Recovery and Connection
I love this part about Lerato’s recovery – she had the full support of her beloved partner and many people do not get this as their partners continue to drink. I wrote a blog about this a while ago and had a huge response to it from men and women whose partners still drink although they have ditched the booze!
Lerato is convinced that her drinking problem began as a social lubricant, became a coping mechanism, which then became a toxic issue, and made her life worse. Thankfully, she could take a step back, look at herself, see what was happening, and address it. This takes guts and maturity and shows that she was starting to change and shift.
Lerato started drinking at age 17 and stopped at age 37 which means she drank for 20 years. I can empathize as I started at age 16 and stopped at age 47! Seeing the light and making the changes is an enormous adjustment for a drinker and means that the inner learning is deep and lasting.
“I know why I drank – to self-medicate away the anxiety and depression. To deal with stress, to help myself cope with social situations. I’m highly introverted and the only way I could socialize for hours on end was with alcohol,” admits Lerato honestly.
Lerato is so grateful for her health nowadays. She has also learned about the importance of self-care and downtime. “After quitting drinking, I have definitely been sleeping better. I feel less shame and guilt and I am a more present mother. I also suffer from anxiety, and depression and I found that once I quit drinking those got worse. But that let me know that this entire time I had been using alcohol to self-medicate!”
She has now found better coping mechanisms for the anxiety and depression – now that she doesn’t drink! These include meditation, more rest and generally being kinder to herself. She is a very busy woman, a business analyst in the Cape Town northern suburbs who defines how technological solutions should work. When she relaxes, she chooses watching TV (“anything really: documentaries, trashy reality tv, comedies, action”), reading (“I am trying to do one quit lit and then one non-quit lit book alternatively”), and playing with her son.
It sounds as if Lerato has figured out her road to happiness. She doesn’t even worry about fitness programmes or forcing herself to be healthy. She lives every day in her best way.
“I aspire to be healthy, but only in my heart. I have done absolutely nothing to actually be healthy except for the occasional salad and once-a-month walk or YouTube yoga session.”
I loved this comment as I am the eternal health freak who has to walk a few times a day and who only eats plants! It just shows that we can all choose our health paths and still be happy and strong.
Lerato has a strong conscience too and her values are what drives her. She is kind to others and makes a point of telling people she loves that she loves them. “I’ve known from a young age that my life was complete because I was loved, and I loved.”

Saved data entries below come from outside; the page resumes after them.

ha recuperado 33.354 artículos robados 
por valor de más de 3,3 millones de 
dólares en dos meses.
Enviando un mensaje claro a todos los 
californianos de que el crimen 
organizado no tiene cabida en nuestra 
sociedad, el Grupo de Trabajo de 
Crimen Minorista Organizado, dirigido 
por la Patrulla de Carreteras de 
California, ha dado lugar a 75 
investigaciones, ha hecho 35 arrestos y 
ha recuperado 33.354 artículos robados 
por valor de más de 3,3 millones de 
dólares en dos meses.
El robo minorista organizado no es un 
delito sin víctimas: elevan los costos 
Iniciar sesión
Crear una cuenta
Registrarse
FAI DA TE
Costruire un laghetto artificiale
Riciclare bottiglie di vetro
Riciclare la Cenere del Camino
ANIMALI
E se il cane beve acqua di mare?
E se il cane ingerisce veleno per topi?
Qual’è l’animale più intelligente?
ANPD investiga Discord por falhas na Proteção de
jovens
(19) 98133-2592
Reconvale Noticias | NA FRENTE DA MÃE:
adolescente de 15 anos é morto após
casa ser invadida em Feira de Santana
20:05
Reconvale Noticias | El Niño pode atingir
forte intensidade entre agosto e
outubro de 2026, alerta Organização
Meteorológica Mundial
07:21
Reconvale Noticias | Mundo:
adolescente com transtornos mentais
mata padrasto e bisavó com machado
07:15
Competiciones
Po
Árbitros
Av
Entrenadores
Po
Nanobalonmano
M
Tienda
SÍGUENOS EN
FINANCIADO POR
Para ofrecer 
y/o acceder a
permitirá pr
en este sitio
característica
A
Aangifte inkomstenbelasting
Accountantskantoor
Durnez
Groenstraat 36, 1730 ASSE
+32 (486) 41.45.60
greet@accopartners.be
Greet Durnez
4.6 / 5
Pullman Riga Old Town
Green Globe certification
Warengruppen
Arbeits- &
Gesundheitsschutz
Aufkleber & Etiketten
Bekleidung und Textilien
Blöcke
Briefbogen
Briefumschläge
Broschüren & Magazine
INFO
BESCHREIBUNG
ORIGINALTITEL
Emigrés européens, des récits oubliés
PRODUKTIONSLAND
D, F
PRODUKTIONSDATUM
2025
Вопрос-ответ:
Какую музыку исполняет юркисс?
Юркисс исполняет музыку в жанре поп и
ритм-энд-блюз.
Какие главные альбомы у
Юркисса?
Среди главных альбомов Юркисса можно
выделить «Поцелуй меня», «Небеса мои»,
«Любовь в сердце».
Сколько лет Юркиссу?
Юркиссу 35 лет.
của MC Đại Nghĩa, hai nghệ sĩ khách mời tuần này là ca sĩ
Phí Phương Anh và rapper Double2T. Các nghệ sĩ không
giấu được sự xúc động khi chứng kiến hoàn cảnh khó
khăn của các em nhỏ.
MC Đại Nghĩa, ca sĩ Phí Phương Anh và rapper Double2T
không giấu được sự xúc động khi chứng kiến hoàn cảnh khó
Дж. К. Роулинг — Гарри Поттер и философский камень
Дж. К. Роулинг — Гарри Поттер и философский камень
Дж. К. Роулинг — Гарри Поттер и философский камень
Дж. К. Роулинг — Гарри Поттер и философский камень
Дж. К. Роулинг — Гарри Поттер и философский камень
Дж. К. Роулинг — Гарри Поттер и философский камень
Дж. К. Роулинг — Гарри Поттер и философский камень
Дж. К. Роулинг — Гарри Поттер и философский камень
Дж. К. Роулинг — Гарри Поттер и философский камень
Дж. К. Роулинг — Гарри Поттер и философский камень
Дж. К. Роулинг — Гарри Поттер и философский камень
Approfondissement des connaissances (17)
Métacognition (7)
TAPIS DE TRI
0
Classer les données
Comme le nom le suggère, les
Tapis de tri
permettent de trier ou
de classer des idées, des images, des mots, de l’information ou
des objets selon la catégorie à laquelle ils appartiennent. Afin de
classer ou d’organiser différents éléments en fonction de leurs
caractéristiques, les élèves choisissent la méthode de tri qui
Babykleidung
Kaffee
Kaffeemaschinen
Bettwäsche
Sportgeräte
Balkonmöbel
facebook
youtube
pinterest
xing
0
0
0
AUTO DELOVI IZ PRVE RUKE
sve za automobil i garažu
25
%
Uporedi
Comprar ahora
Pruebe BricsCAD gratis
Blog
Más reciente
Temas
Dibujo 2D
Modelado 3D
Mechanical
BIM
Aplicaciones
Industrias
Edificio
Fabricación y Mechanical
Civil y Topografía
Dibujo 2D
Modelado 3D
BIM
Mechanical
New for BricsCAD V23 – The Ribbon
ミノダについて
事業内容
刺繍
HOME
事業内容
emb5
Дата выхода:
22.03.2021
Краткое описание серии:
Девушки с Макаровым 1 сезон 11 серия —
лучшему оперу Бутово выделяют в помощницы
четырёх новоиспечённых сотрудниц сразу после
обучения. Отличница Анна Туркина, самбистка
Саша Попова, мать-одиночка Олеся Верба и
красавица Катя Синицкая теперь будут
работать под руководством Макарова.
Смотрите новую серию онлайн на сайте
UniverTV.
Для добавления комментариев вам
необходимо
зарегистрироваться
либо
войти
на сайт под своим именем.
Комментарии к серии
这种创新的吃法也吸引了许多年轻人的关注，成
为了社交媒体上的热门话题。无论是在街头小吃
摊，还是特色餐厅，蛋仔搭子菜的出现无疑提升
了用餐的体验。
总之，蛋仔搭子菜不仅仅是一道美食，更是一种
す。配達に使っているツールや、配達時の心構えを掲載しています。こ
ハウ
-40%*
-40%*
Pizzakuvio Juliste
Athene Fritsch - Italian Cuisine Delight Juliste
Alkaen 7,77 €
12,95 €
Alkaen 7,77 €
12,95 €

Sharing our Stories and Tips
We can share our stories and live and learn from each other. Some wonderful quitting alcohol tips from Lerato go like this:
- Make it your only goal. Don’t try losing weight, don’t try quitting drinking and smoking, don’t try quitting drinking and giving up social media. Just focus on not drinking.
- Stay in the group.
- Reach out to the group if you’re feeling tempted.
- Tell your partner or a good friend or family member when you are feeling weak and maybe they can talk you back to your senses.
Lerato has one regret in her drinking life apart from the fact that she did drive drunk and will always feel guilty about that. Again, I can empathize as I crashed 3 cars while driving drunk in my haphazard drinking career! She was sometimes too drunk to put her tiny son to bed which she still feels terrible about. “I’ll always be sad that I lost that time with him.”
What can you do today to make up time? With yourself and with those you love?